TRY IT: Go through the listing and retype each line exactly.

INFORMATION PROVIDED:
-- Opening Marker --

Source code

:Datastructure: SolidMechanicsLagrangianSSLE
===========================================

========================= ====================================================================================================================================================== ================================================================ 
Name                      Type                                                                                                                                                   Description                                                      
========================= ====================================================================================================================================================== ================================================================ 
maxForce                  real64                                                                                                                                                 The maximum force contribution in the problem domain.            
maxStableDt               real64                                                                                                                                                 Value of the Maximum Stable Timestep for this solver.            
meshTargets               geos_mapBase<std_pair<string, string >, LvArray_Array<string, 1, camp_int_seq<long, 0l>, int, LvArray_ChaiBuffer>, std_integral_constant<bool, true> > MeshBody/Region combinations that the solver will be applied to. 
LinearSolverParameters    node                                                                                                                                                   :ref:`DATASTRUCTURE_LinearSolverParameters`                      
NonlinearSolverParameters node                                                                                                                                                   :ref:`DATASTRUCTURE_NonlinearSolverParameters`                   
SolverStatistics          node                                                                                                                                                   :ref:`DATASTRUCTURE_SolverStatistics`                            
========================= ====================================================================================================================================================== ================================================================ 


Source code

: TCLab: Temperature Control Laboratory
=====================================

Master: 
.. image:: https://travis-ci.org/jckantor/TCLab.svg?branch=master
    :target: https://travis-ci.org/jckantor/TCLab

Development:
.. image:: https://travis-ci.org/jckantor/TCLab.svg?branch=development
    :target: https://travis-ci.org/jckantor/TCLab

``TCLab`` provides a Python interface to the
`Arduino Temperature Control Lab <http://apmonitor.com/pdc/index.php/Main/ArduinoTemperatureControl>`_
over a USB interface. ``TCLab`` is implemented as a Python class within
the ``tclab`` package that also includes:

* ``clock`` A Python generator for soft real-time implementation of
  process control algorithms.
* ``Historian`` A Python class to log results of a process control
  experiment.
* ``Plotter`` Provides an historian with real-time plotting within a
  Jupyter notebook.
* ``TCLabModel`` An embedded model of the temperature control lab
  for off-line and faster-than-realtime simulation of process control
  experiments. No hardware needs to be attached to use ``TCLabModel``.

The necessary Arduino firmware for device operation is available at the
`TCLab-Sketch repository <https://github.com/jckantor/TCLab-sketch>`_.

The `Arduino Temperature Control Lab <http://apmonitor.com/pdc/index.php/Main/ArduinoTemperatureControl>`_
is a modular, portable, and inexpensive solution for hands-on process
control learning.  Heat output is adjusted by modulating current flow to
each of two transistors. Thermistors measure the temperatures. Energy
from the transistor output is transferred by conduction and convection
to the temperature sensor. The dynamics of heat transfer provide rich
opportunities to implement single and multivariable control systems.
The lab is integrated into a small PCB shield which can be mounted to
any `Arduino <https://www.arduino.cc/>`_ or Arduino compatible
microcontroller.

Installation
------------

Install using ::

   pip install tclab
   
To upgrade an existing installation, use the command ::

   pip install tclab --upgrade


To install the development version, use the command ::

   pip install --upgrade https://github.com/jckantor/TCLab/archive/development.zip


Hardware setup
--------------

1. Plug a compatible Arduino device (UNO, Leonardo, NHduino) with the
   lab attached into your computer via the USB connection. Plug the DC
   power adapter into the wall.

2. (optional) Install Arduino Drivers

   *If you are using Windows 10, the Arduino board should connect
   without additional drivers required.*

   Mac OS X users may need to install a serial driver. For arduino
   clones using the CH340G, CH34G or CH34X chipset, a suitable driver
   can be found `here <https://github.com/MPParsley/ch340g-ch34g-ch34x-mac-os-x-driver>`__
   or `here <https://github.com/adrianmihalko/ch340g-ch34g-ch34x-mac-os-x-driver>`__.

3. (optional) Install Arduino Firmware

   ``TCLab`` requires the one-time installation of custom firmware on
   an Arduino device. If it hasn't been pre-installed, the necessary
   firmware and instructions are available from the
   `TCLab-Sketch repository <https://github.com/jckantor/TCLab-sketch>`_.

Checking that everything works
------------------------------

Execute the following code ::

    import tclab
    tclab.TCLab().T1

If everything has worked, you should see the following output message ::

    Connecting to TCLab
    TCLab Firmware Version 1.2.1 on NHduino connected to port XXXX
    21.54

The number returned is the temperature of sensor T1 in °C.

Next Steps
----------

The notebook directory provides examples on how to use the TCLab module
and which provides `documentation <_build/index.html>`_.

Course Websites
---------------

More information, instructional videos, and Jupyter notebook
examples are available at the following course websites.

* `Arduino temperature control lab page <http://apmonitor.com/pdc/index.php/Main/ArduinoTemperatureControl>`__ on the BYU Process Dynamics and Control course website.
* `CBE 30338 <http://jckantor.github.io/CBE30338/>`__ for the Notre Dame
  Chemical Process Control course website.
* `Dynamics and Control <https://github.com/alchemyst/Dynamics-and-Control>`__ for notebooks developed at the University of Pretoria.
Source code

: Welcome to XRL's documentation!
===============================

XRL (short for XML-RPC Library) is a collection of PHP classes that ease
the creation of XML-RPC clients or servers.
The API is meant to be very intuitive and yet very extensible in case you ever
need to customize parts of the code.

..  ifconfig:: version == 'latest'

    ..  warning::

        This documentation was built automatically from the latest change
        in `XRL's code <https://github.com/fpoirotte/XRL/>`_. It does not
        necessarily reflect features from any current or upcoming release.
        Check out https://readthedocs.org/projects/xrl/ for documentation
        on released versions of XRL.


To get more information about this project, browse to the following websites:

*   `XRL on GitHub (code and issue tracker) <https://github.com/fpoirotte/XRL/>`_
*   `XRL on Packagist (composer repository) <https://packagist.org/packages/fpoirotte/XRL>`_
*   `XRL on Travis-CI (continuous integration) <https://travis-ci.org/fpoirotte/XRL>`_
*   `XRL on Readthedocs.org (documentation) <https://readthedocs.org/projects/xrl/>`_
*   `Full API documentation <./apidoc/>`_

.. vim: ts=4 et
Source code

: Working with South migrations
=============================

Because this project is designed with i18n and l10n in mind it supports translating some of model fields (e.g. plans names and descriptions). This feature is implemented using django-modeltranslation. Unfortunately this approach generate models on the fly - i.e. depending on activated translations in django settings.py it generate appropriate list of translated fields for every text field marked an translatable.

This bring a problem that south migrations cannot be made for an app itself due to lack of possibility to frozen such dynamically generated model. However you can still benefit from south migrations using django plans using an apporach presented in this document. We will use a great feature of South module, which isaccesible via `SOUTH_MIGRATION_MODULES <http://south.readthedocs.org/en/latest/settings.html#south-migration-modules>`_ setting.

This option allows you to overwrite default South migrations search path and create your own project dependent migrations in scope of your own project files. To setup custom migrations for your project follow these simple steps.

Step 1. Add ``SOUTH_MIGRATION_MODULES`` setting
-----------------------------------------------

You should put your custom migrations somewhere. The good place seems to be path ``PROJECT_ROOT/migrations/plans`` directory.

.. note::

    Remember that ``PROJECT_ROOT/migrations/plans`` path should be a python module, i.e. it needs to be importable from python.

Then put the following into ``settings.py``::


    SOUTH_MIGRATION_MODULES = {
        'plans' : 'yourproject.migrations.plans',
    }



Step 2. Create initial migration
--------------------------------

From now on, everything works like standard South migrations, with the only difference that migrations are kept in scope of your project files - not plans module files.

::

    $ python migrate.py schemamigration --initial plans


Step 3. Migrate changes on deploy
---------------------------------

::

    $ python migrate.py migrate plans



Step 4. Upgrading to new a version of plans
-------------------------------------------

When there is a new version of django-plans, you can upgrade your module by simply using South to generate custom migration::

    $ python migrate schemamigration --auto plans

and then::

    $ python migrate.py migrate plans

-- Closing Marker --

EXERCISE ANSWER:
Source code

:Datastructure: SolidMechanicsLagrangianSSLE
===========================================

========================= ====================================================================================================================================================== ================================================================ 
Name                      Type                                                                                                                                                   Description                                                      
========================= ====================================================================================================================================================== ================================================================ 
maxForce                  real64                                                                                                                                                 The maximum force contribution in the problem domain.            
maxStableDt               real64                                                                                                                                                 Value of the Maximum Stable Timestep for this solver.            
meshTargets               geos_mapBase<std_pair<string, string >, LvArray_Array<string, 1, camp_int_seq<long, 0l>, int, LvArray_ChaiBuffer>, std_integral_constant<bool, true> > MeshBody/Region combinations that the solver will be applied to. 
LinearSolverParameters    node                                                                                                                                                   :ref:`DATASTRUCTURE_LinearSolverParameters`                      
NonlinearSolverParameters node                                                                                                                                                   :ref:`DATASTRUCTURE_NonlinearSolverParameters`                   
SolverStatistics          node                                                                                                                                                   :ref:`DATASTRUCTURE_SolverStatistics`                            
========================= ====================================================================================================================================================== ================================================================ 


Source code

: TCLab: Temperature Control Laboratory
=====================================

Master: 
.. image:: https://travis-ci.org/jckantor/TCLab.svg?branch=master
    :target: https://travis-ci.org/jckantor/TCLab

Development:
.. image:: https://travis-ci.org/jckantor/TCLab.svg?branch=development
    :target: https://travis-ci.org/jckantor/TCLab

``TCLab`` provides a Python interface to the
`Arduino Temperature Control Lab <http://apmonitor.com/pdc/index.php/Main/ArduinoTemperatureControl>`_
over a USB interface. ``TCLab`` is implemented as a Python class within
the ``tclab`` package that also includes:

* ``clock`` A Python generator for soft real-time implementation of
  process control algorithms.
* ``Historian`` A Python class to log results of a process control
  experiment.
* ``Plotter`` Provides an historian with real-time plotting within a
  Jupyter notebook.
* ``TCLabModel`` An embedded model of the temperature control lab
  for off-line and faster-than-realtime simulation of process control
  experiments. No hardware needs to be attached to use ``TCLabModel``.

The necessary Arduino firmware for device operation is available at the
`TCLab-Sketch repository <https://github.com/jckantor/TCLab-sketch>`_.

The `Arduino Temperature Control Lab <http://apmonitor.com/pdc/index.php/Main/ArduinoTemperatureControl>`_
is a modular, portable, and inexpensive solution for hands-on process
control learning.  Heat output is adjusted by modulating current flow to
each of two transistors. Thermistors measure the temperatures. Energy
from the transistor output is transferred by conduction and convection
to the temperature sensor. The dynamics of heat transfer provide rich
opportunities to implement single and multivariable control systems.
The lab is integrated into a small PCB shield which can be mounted to
any `Arduino <https://www.arduino.cc/>`_ or Arduino compatible
microcontroller.

Installation
------------

Install using ::

   pip install tclab
   
To upgrade an existing installation, use the command ::

   pip install tclab --upgrade


To install the development version, use the command ::

   pip install --upgrade https://github.com/jckantor/TCLab/archive/development.zip


Hardware setup
--------------

1. Plug a compatible Arduino device (UNO, Leonardo, NHduino) with the
   lab attached into your computer via the USB connection. Plug the DC
   power adapter into the wall.

2. (optional) Install Arduino Drivers

   *If you are using Windows 10, the Arduino board should connect
   without additional drivers required.*

   Mac OS X users may need to install a serial driver. For arduino
   clones using the CH340G, CH34G or CH34X chipset, a suitable driver
   can be found `here <https://github.com/MPParsley/ch340g-ch34g-ch34x-mac-os-x-driver>`__
   or `here <https://github.com/adrianmihalko/ch340g-ch34g-ch34x-mac-os-x-driver>`__.

3. (optional) Install Arduino Firmware

   ``TCLab`` requires the one-time installation of custom firmware on
   an Arduino device. If it hasn't been pre-installed, the necessary
   firmware and instructions are available from the
   `TCLab-Sketch repository <https://github.com/jckantor/TCLab-sketch>`_.

Checking that everything works
------------------------------

Execute the following code ::

    import tclab
    tclab.TCLab().T1

If everything has worked, you should see the following output message ::

    Connecting to TCLab
    TCLab Firmware Version 1.2.1 on NHduino connected to port XXXX
    21.54

The number returned is the temperature of sensor T1 in °C.

Next Steps
----------

The notebook directory provides examples on how to use the TCLab module
and which provides `documentation <_build/index.html>`_.

Course Websites
---------------

More information, instructional videos, and Jupyter notebook
examples are available at the following course websites.

* `Arduino temperature control lab page <http://apmonitor.com/pdc/index.php/Main/ArduinoTemperatureControl>`__ on the BYU Process Dynamics and Control course website.
* `CBE 30338 <http://jckantor.github.io/CBE30338/>`__ for the Notre Dame
  Chemical Process Control course website.
* `Dynamics and Control <https://github.com/alchemyst/Dynamics-and-Control>`__ for notebooks developed at the University of Pretoria.
Source code

: Welcome to XRL's documentation!
===============================

XRL (short for XML-RPC Library) is a collection of PHP classes that ease
the creation of XML-RPC clients or servers.
The API is meant to be very intuitive and yet very extensible in case you ever
need to customize parts of the code.

..  ifconfig:: version == 'latest'

    ..  warning::

        This documentation was built automatically from the latest change
        in `XRL's code <https://github.com/fpoirotte/XRL/>`_. It does not
        necessarily reflect features from any current or upcoming release.
        Check out https://readthedocs.org/projects/xrl/ for documentation
        on released versions of XRL.


To get more information about this project, browse to the following websites:

*   `XRL on GitHub (code and issue tracker) <https://github.com/fpoirotte/XRL/>`_
*   `XRL on Packagist (composer repository) <https://packagist.org/packages/fpoirotte/XRL>`_
*   `XRL on Travis-CI (continuous integration) <https://travis-ci.org/fpoirotte/XRL>`_
*   `XRL on Readthedocs.org (documentation) <https://readthedocs.org/projects/xrl/>`_
*   `Full API documentation <./apidoc/>`_

.. vim: ts=4 et
Source code

: Working with South migrations
=============================

Because this project is designed with i18n and l10n in mind it supports translating some of model fields (e.g. plans names and descriptions). This feature is implemented using django-modeltranslation. Unfortunately this approach generate models on the fly - i.e. depending on activated translations in django settings.py it generate appropriate list of translated fields for every text field marked an translatable.

This bring a problem that south migrations cannot be made for an app itself due to lack of possibility to frozen such dynamically generated model. However you can still benefit from south migrations using django plans using an apporach presented in this document. We will use a great feature of South module, which isaccesible via `SOUTH_MIGRATION_MODULES <http://south.readthedocs.org/en/latest/settings.html#south-migration-modules>`_ setting.

This option allows you to overwrite default South migrations search path and create your own project dependent migrations in scope of your own project files. To setup custom migrations for your project follow these simple steps.

Step 1. Add ``SOUTH_MIGRATION_MODULES`` setting
-----------------------------------------------

You should put your custom migrations somewhere. The good place seems to be path ``PROJECT_ROOT/migrations/plans`` directory.

.. note::

    Remember that ``PROJECT_ROOT/migrations/plans`` path should be a python module, i.e. it needs to be importable from python.

Then put the following into ``settings.py``::


    SOUTH_MIGRATION_MODULES = {
        'plans' : 'yourproject.migrations.plans',
    }



Step 2. Create initial migration
--------------------------------

From now on, everything works like standard South migrations, with the only difference that migrations are kept in scope of your project files - not plans module files.

::

    $ python migrate.py schemamigration --initial plans


Step 3. Migrate changes on deploy
---------------------------------

::

    $ python migrate.py migrate plans



Step 4. Upgrading to new a version of plans
-------------------------------------------

When there is a new version of django-plans, you can upgrade your module by simply using South to generate custom migration::

    $ python migrate schemamigration --auto plans

and then::

    $ python migrate.py migrate plans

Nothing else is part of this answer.